Indeed, some students become so immersed in Leftist ideology — a kind of secret society whose code language they have learned in fear and trembling and now exercise with pride — that they believe it the only possible view of the world and have never seriously considered alternatives except as the deplorable prejudices of the hateful unwashed. Their conviction of rightness has revealed itself in a multitude of anti-intellectual and repressive behavior on university campuses across the country.

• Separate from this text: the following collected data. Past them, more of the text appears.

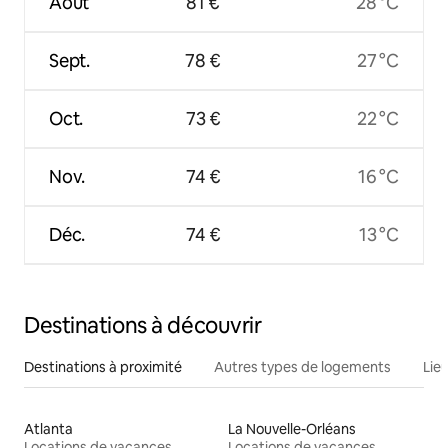
Août
81 €
28 °C
Sept.
78 €
27 °C
Oct.
73 €
22 °C
Nov.
74 €
16 °C
Déc.
74 €
13 °C
Destinations à découvrir
Destinations à proximité
Autres types de logements
Lie
Atlanta
La Nouvelle-Orléans
Locations de vacances
Locations de vacances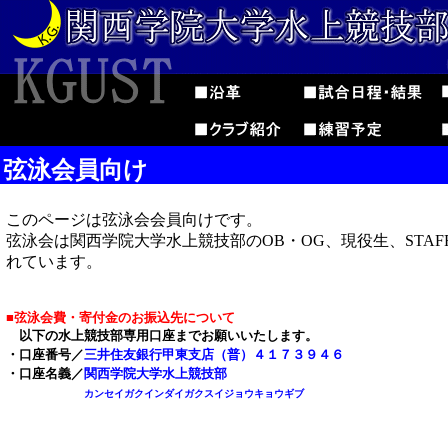
弦泳会員向け
このページは弦泳会会員向けです。
弦泳会は関西学院大学水上競技部のOB・OG、現役生、STAF
れています。
■弦泳会費・寄付金のお振込先について
以下の水上競技部専用口座までお願いいたします。
・口座番号／
三井住友銀行甲東支店（普）４１７３９４６
・口座名義／
関西学院大学水上競技部
カンセイガクインダイガクスイジョウキョウギブ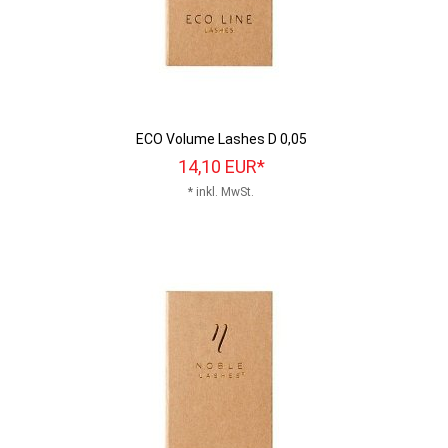
ECO Volume Lashes D 0,05
14,
10
EUR*
* inkl. MwSt.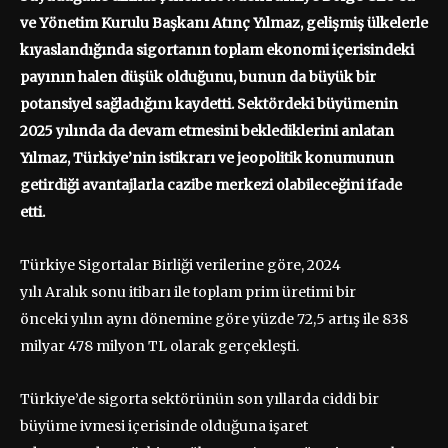
ve Yönetim Kurulu Başkanı Atınç Yılmaz, gelişmiş ülkelerle
kıyaslandığında sigortanın toplam ekonomi içerisindeki
payının halen düşük olduğunu, bunun da büyük bir
potansiyel sağladığını kaydetti. Sektördeki büyümenin
2025 yılında da devam etmesini beklediklerini anlatan
Yılmaz, Türkiye’nin istikrarı ve jeopolitik konumunun
getirdiği avantajlarla cazibe merkezi olabileceğini ifade
etti.
Türkiye Sigortalar Birliği verilerine göre, 2024
yılı Aralık sonu itibarı ile toplam prim üretimi bir
önceki yılın aynı dönemine göre yüzde 72,5 artış ile 838
milyar 478 milyon TL olarak gerçekleşti.
Türkiye’de sigorta sektörünün son yıllarda ciddi bir
büyüme ivmesi içerisinde olduğuna işaret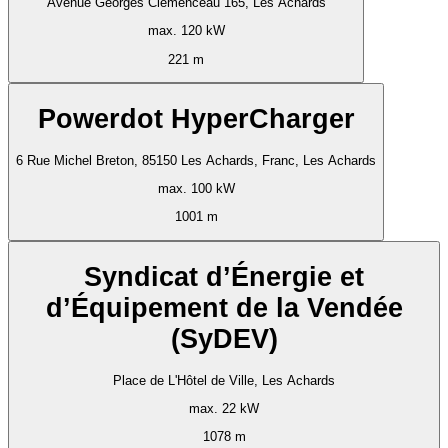
Avenue Georges Clemenceau 165, Les Achards
max. 120 kW
221 m
Powerdot HyperCharger
6 Rue Michel Breton, 85150 Les Achards, Franc, Les Achards
max. 100 kW
1001 m
Syndicat d’Énergie et
d’Équipement de la Vendée
(SyDEV)
Place de L'Hôtel de Ville, Les Achards
max. 22 kW
1078 m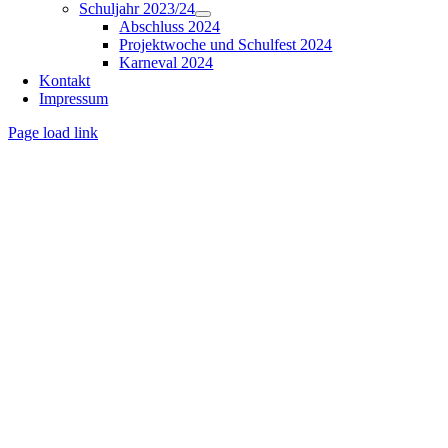
Schuljahr 2023/24
Abschluss 2024
Projektwoche und Schulfest 2024
Karneval 2024
Kontakt
Impressum
Page load link
Nach
oben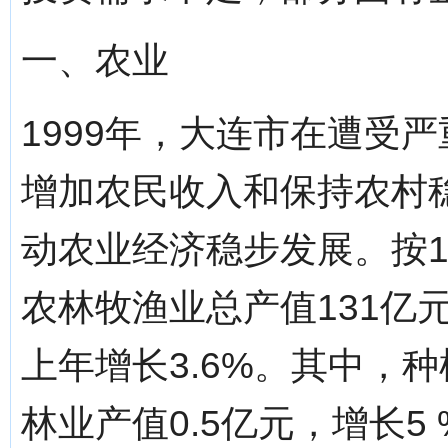
一、农业
1999年，大连市在遭受
增加农民收入和保持农村
动农业经济稳步发展。按1
农林牧渔业总产值131亿
上年增长3.6%。其中，种
林业产值0.5亿元，增长5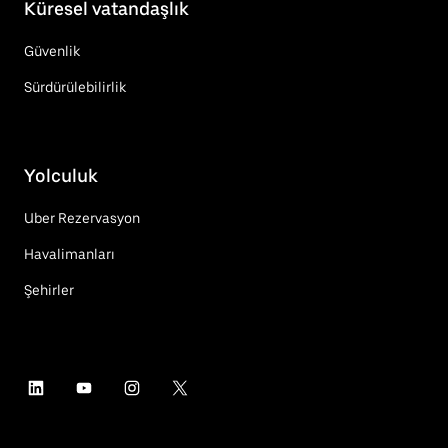
Küresel vatandaşlık
Güvenlik
Sürdürülebilirlik
Yolculuk
Uber Rezervasyon
Havalimanları
Şehirler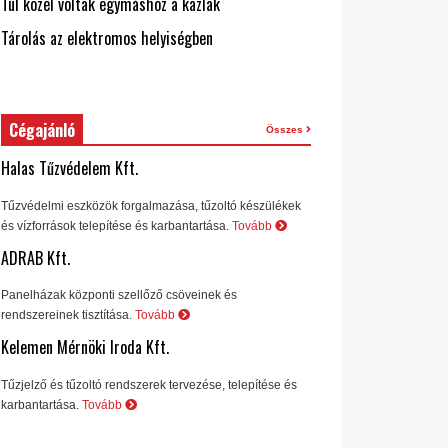
Túl közel voltak egymáshoz a kazlak
Tárolás az elektromos helyiségben
Cégajánló
Összes
Halas Tűzvédelem Kft.
Tűzvédelmi eszközök forgalmazása, tűzoltó készülékek
és vízforrások telepítése és karbantartása.
Tovább
ADRAB Kft.
Panelházak központi szellőző csöveinek és
rendszereinek tisztítása.
Tovább
Kelemen Mérnöki Iroda Kft.
Tűzjelző és tűzoltó rendszerek tervezése, telepítése és
karbantartása.
Tovább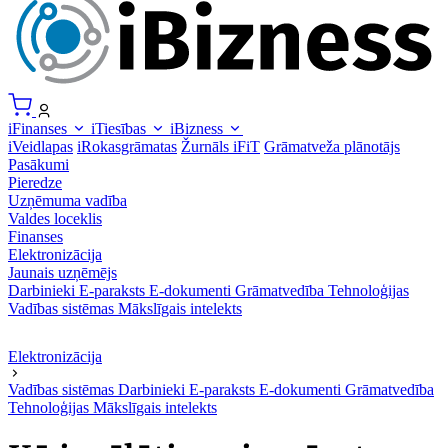
iFinanses
iTiesības
iBizness
iVeidlapas
iRokasgrāmatas
Žurnāls iFiT
Grāmatveža plānotājs
Pasākumi
Pieredze
Uzņēmuma vadība
Valdes loceklis
Finanses
Elektronizācija
Jaunais uzņēmējs
Darbinieki
E-paraksts
E-dokumenti
Grāmatvedība
Tehnoloģijas
Vadības sistēmas
Mākslīgais intelekts
Elektronizācija
Vadības sistēmas
Darbinieki
E-paraksts
E-dokumenti
Grāmatvedība
Tehnoloģijas
Mākslīgais intelekts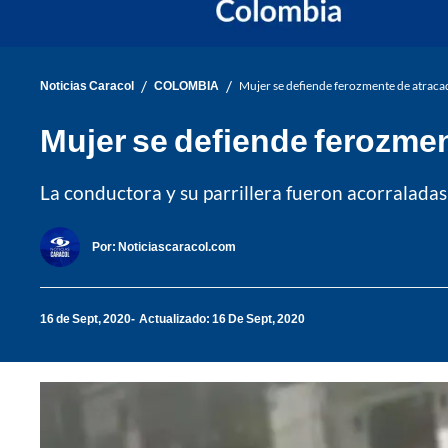
/
/
Noticias Caracol
COLOMBIA
Mujer se defiende ferozmente de atracad
Mujer se defiende ferozmen
La conductora y su parrillera fueron acorraladas
Por:
Noticiascaracol.com
16 de Sept, 2020
Actualizado: 16 De Sept, 2020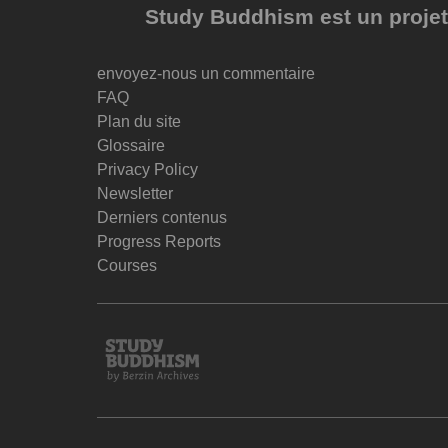
Study Buddhism est un projet 
envoyez-nous un commentaire
FAQ
Plan du site
Glossaire
Privacy Policy
Newsletter
Derniers contenus
Progress Reports
Courses
Study
Buddhism
Home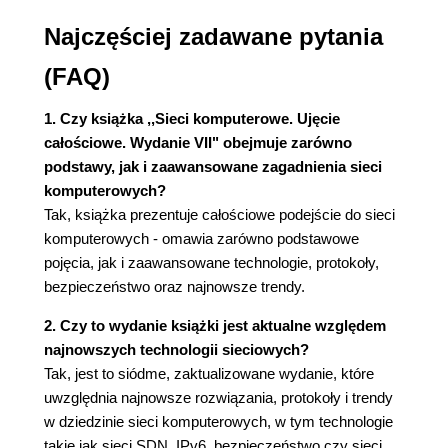
Kabel koncentryczny
Najczęściej zadawane pytania
Światłowód
Naziemne kanały radiowe
(FAQ)
Satelitarne kanały radiowe
1.3. Rdzeń sieci
1. Czy książka ,,Sieci komputerowe. Ujęcie
1.3.1. Przełączanie pakietów
całościowe. Wydanie VII" obejmuje zarówno
Transmisja buforowana
podstawy, jak i zaawansowane zagadnienia sieci
Opóźnienia kolejkowania i utrata
komputerowych?
pakietów
Tak, książka prezentuje całościowe podejście do sieci
Tablice przekazywania i protokoły
komputerowych - omawia zarówno podstawowe
routingu
pojęcia, jak i zaawansowane technologie, protokoły,
1.3.2. Przełączanie obwodów
bezpieczeństwo oraz najnowsze trendy.
Multipleksowanie w sieciach z
przełączaniem obwodów
2. Czy to wydanie książki jest aktualne względem
Porównanie przełączania pakietów i
najnowszych technologii sieciowych?
obwodów oraz multipleksowanie
Tak, jest to siódme, zaktualizowane wydanie, które
statystyczne
uwzględnia najnowsze rozwiązania, protokoły i trendy
1.3.3. Sieć sieci
w dziedzinie sieci komputerowych, w tym technologie
1.4. Opóźnienie, utrata pakietów i
takie jak sieci SDN, IPv6, bezpieczeństwo czy sieci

What is to be done? De-radicalizing the Humanities will be no easy task, for the ranks of the professoriate are filled with instructors who see their primary responsibility to be that of advancing ideological goals. True believers as they are, they will not be easily dissuaded from their cause, and dissenters from Left orthodoxy often feel overwhelmed, beleaguered, and under threat. Yet saving the Humanities for genuine scholarship has never been more urgent, and it is heartening to know that articulate champions of reform such as Horowitz and others, including Richard Cravatts, Stanley Fish, and David Solway, continue to raise their voices in dismay and stalwart hope. Some day, perhaps, if the decline is not irreversible and if more courageous professors will stand against the corruption of the academic enterprise, departments of English might once again become places where professors and students pursue a love of literature.